» **AUSGEWÄHLTER AUSZUG**
"""

Glücklicherweise geht es auch anders – über positive Verstärkung bzw. «Clickertraining». Während sich diese Methodik im Hundetraining erfreulicherweise etabliert hat, herrscht bei Pferden noch Nachholbedarf. Gleichwohl ist es wissenschaftlich untermauert, dass Lernen am effektivsten über Belohnung bzw. positive Verstärkung funktioniert.
Clickertraining funktioniert nach dem Prinzip, dass der Clicker (bzw. der Zungenklick oder ein für das Pferd eindeutiges Belohnungswort) das richtige Verhalten markiert und eine Belohnung ankündigt. Zeigen Sie dem Pferd kleinschrittig, dass es sich lohnt, geduldig zu warten – die leckere Belohnung kommt zu ihm, auch ohne betteln! Dazu ist es wichtig, im richtigen Moment zu belohnen. Machen Sie sich immer wieder bewusst, dass Sie das Verhalten bekommen, welches Sie verstärken. Achten Sie daher darauf, nur das zu belohnen, was Sie öfter sehen wollen – beispielsweise entspanntes und ruhiges Stehen, obwohl Sie Nahrung in der Hand haben.

"""

» **AUFGABE**
Führen Sie den Auszug über Clickertraining bei Pferden im Anschluss an seinen letzten Satz fort.

» **VORLIEGENDE ANGABEN**
"""

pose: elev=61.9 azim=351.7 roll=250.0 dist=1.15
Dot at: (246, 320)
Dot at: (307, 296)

"""

» **ERGEBNIS DER AUFGABE**
Als Belohnung eignen sich zum Beispiel kleine Karottenstücke oder Heucobs (die zum Trockenfüttern geeignete Sorte). Noch ein wichtiger Hinweis: Für die Gesundheit von Pferden ist es massgeblich, dass die Tiere möglichst uneingeschränkten Zugang zu Raufutter haben – die Futterbelohnung ist ein zusätzlicher Bonus!
Ermöglicht man Pferden kleinschrittiges Lernen und begegnet ihnen mit Einfühlungsvermögen und Geduld, geht man eine Partnerschaft auf Augenhöhe ein, die weitere positive Auswirkungen hat: Die Tiere können ihre eigene Persönlichkeit entfalten und zeigen, was wirklich in ihnen steckt. Es gibt zu diesem Thema viele Bücher, Online-Materialien, Social-Media-Gruppen usw. Bitte besorgen Sie sich vorab ein paar Informationen. Dieser Blog soll vor allem als erste Inspiration dienen.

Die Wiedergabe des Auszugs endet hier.